That CEOs are overpaid is something, as Leonard Cohen would say, “everybody knows”; including the directors and shareholders who ultimately decide their pay. Yet firms are unwilling to do anything about it, because to do so would damage internal relations, undermine status and run against the norms of the system. Across Europe, the US and Australia, four fifths of people believe business leaders in their countries are overpaid and/or that executive salaries should be capped. ….
An institutional analysis of the growth of executive remuneration
Source: David Peetz, Journal of Industrial Relations, Early View, Published online before print August 27, 2015
From the abstract:
This article develops a framework for understanding growth in executive remuneration and its increasing divergence from average earnings since a 1980s turning point, drawing on studies from a range of countries but with a special focus on Australian evidence.
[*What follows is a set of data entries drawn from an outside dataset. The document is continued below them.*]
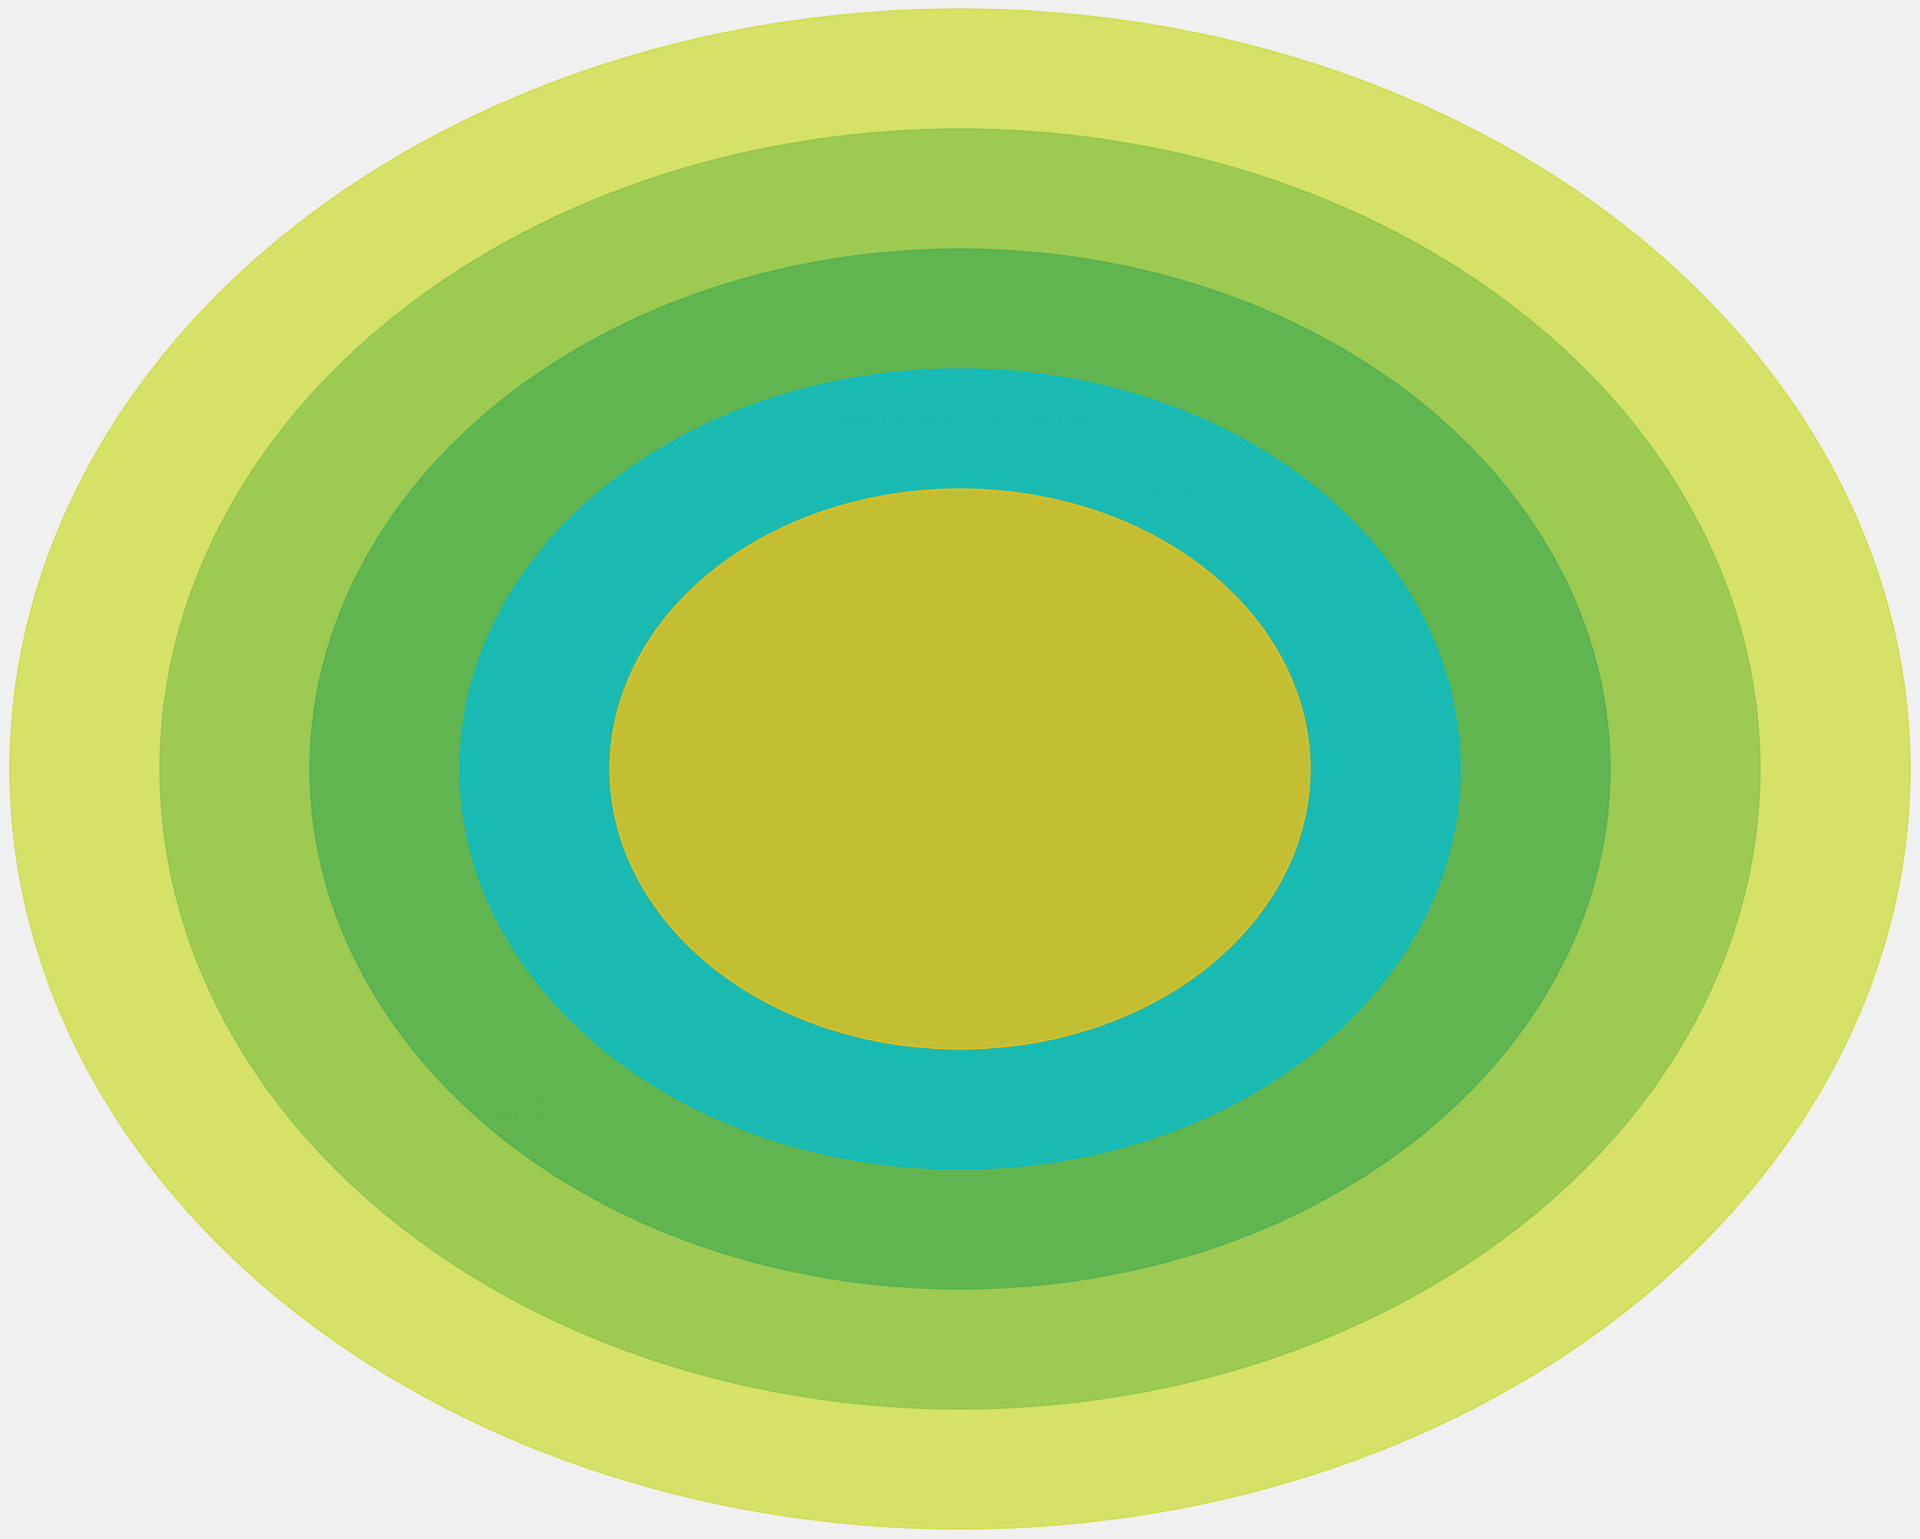

To the nearest percent, what portion does Criminal Sexual Assault represent?

2%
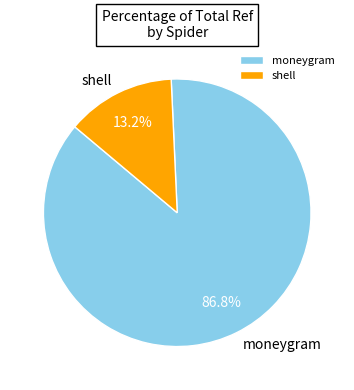

Which slice is the smallest?

shell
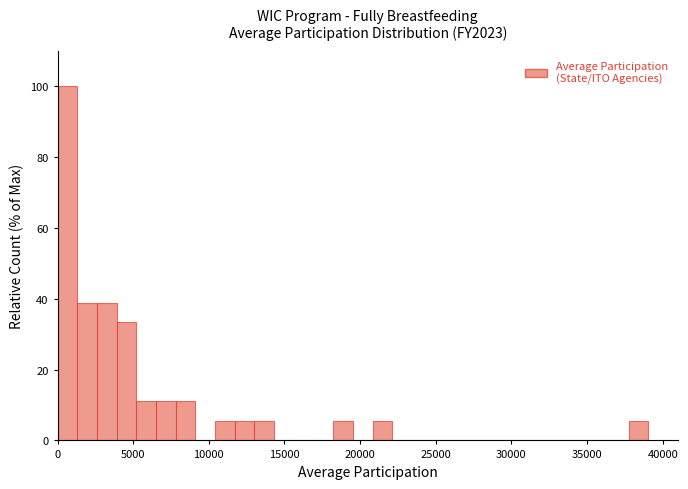

Around what value on the x-axis is the tallest bar? Give the approximate position of its centre, as read against the axis.

500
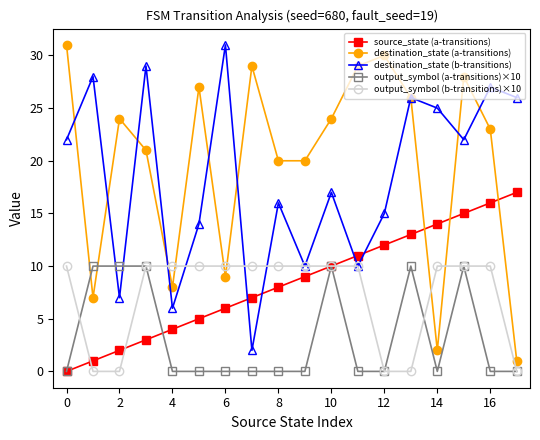

At how many categories does at least one series exceed 19?

17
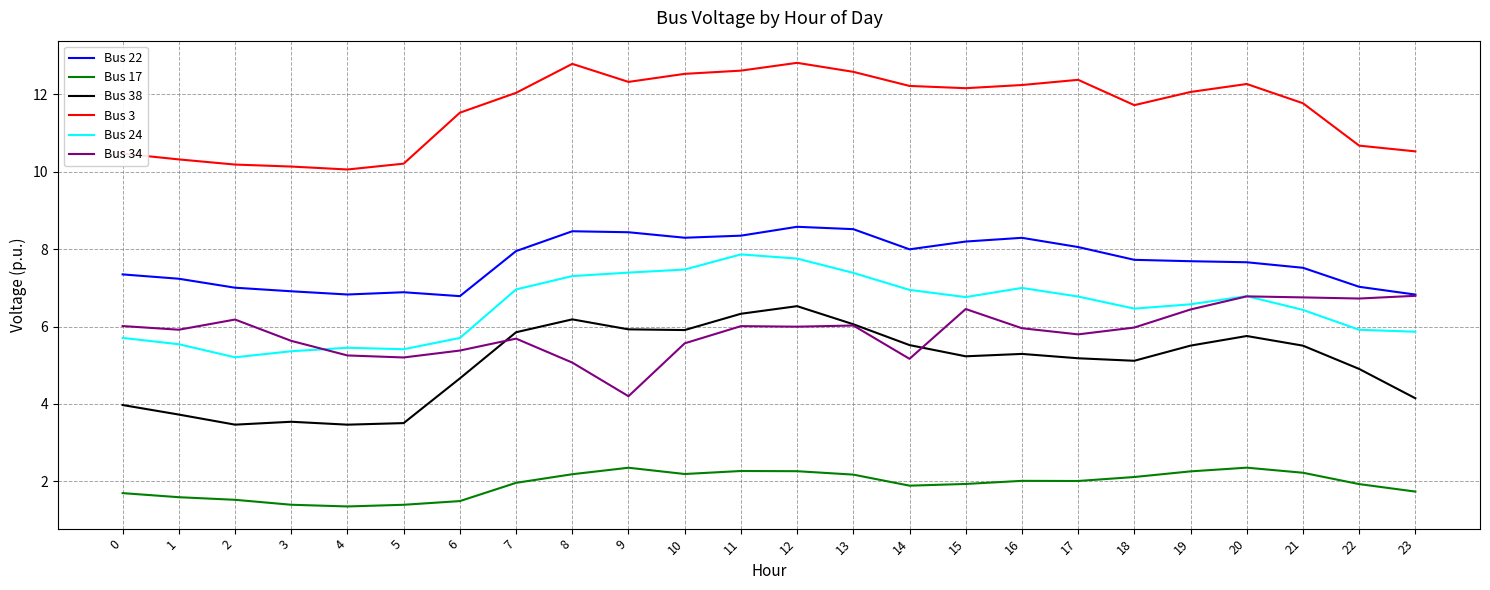

How many lines are shown in the chart?

6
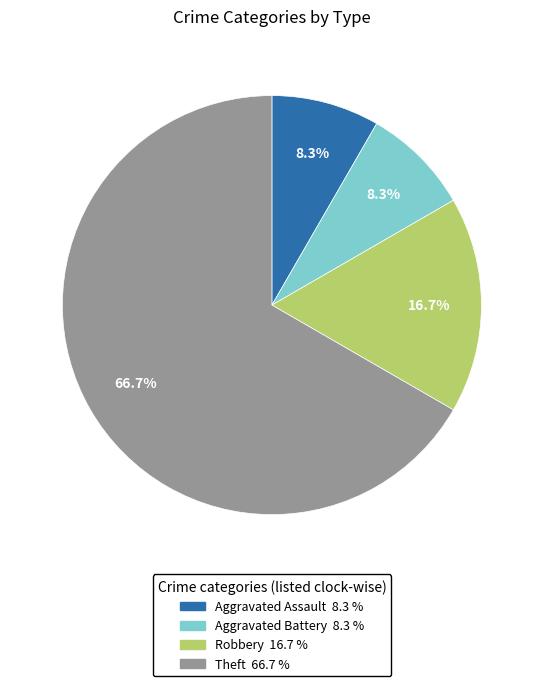

Which slice is the largest?

Theft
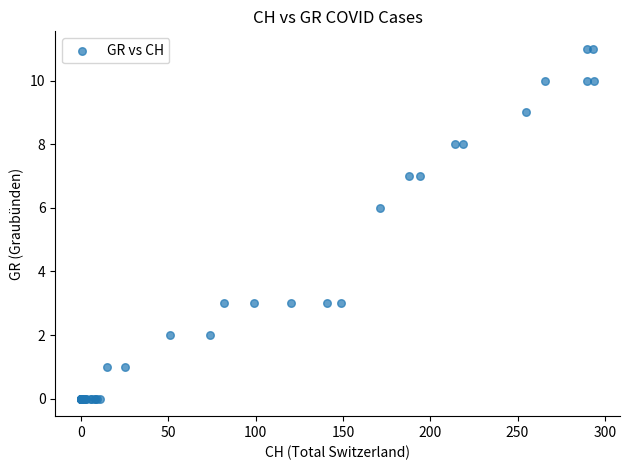

What Y value in the scatter plot is closest to 5?

6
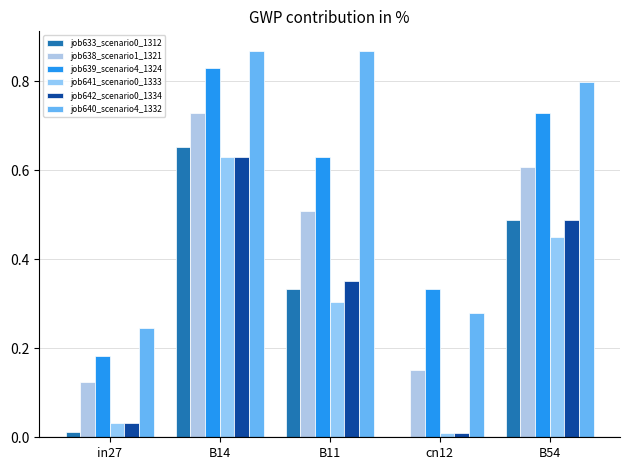

At which label is job640_scenario4_1332 closest to 0?

in27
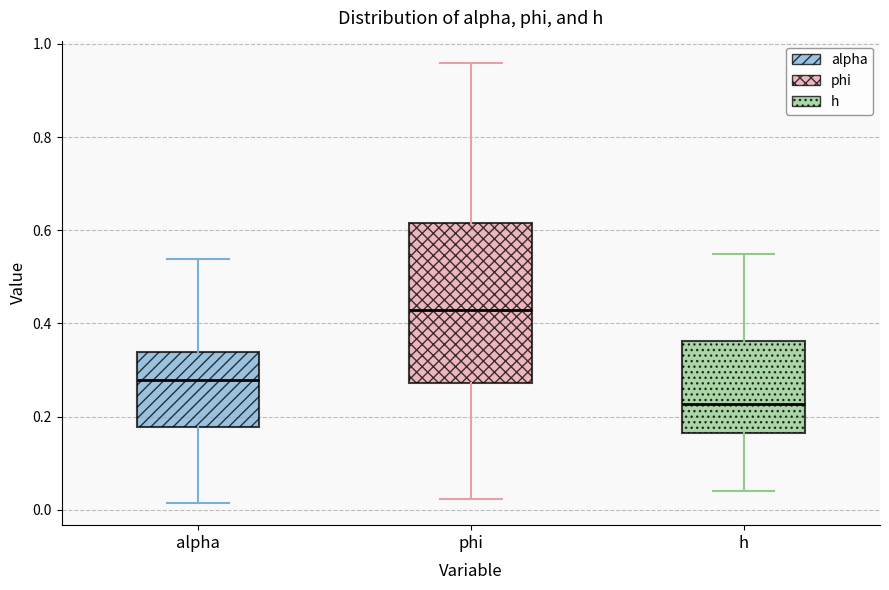

Which box has the lowest median line?

h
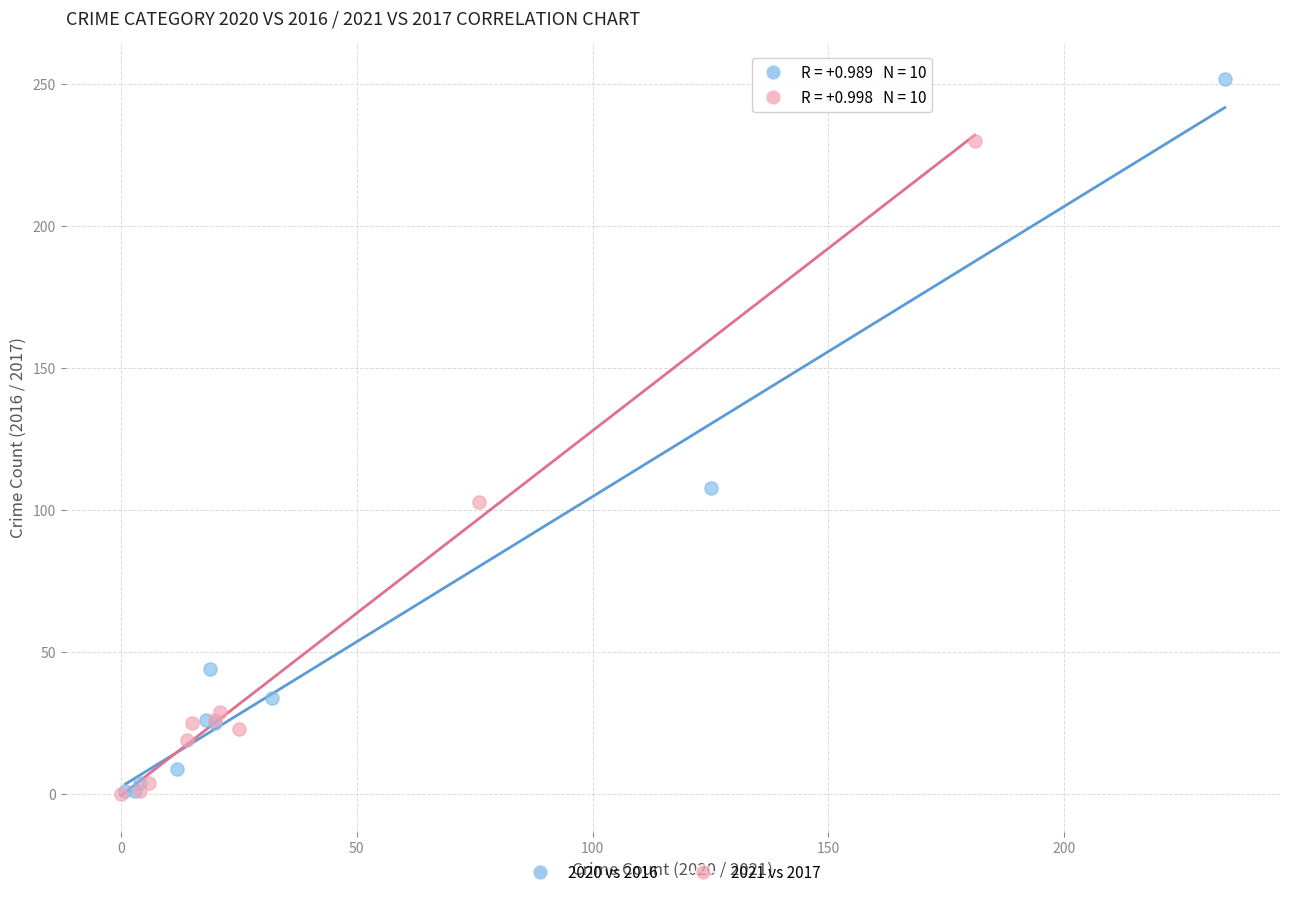

Which series reaches the maximum Y coordinate?

2020 vs 2016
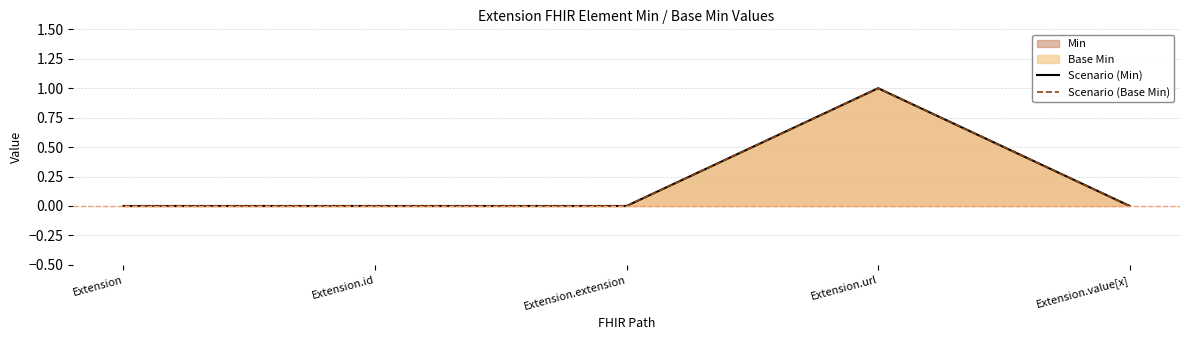

Reading left to right, what are all the values shown in this chart?

Scenario (Min): 0	0	0	1	0
Scenario (Base Min): 0	0	0	1	0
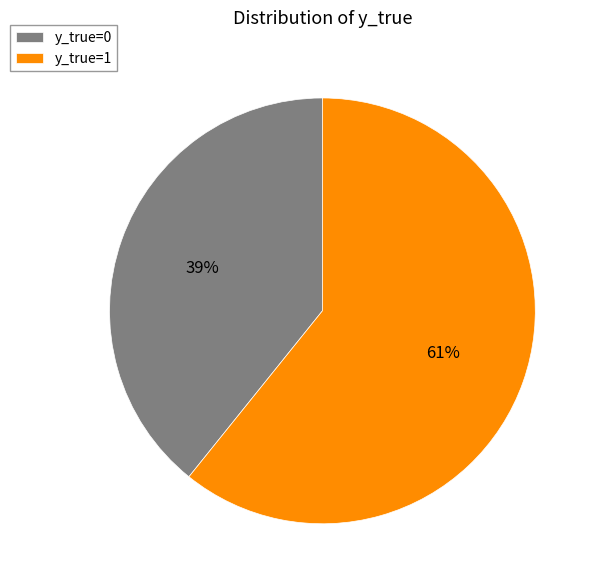

The y_true=0 slice represents 28% of the pie. True or false?

False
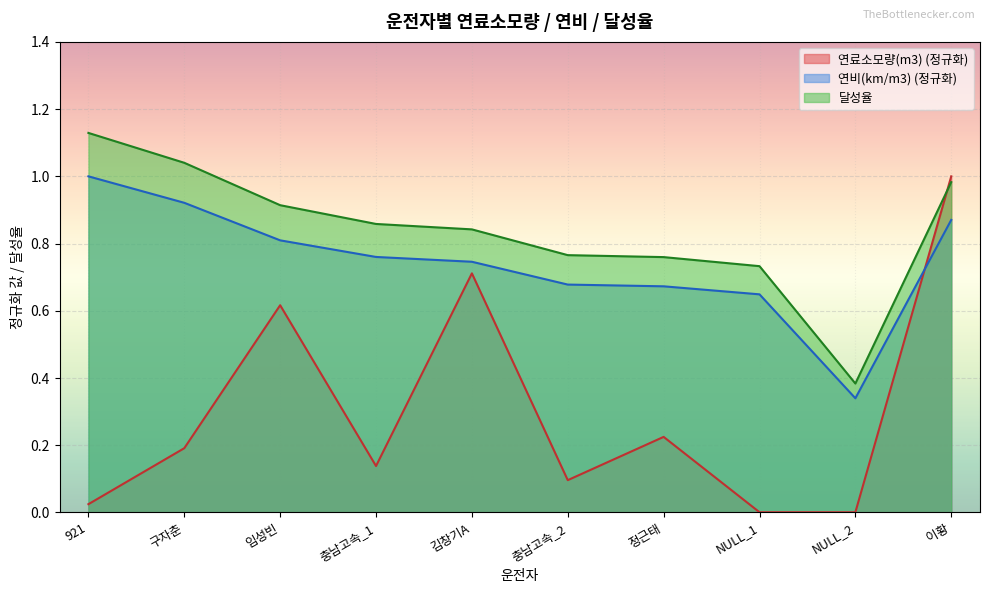

What is the value of the 연료소모량(m3) point at the 2nd from the left?

0.2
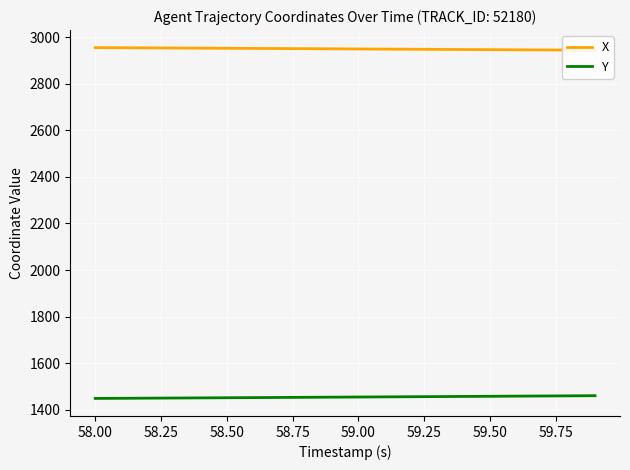

What is the maximum value for Y?

1459.6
This framework emphasises the central roles played by company size, to which power is intrinsically related; the distinct, asymmetric nature of the ‘bargaining’ relationship in executive labour markets; and institutions that reflect seven rules. A corporation’s status depends in part on its chief executive officer’s status and pay. Chief executive officers’ ability to extract rents is influenced by their social capital. Chief executive officer pay is heavily influenced by relative pay deprivation. Institutions emerge to facilitate dual-asymmetric pattern bargaining. The incentive structure of executive pay adjusts over time to minimise downside risk, justify high growth and deflect shareholder concerns. Different norms shape pay in different segments, though cross-segment references will be made to justify increases. Finally, chief executive officers’ ability to ratchet pay upwards is contested, leading to cycles of asymmetries reflecting the social, political and economic climate and balance of power.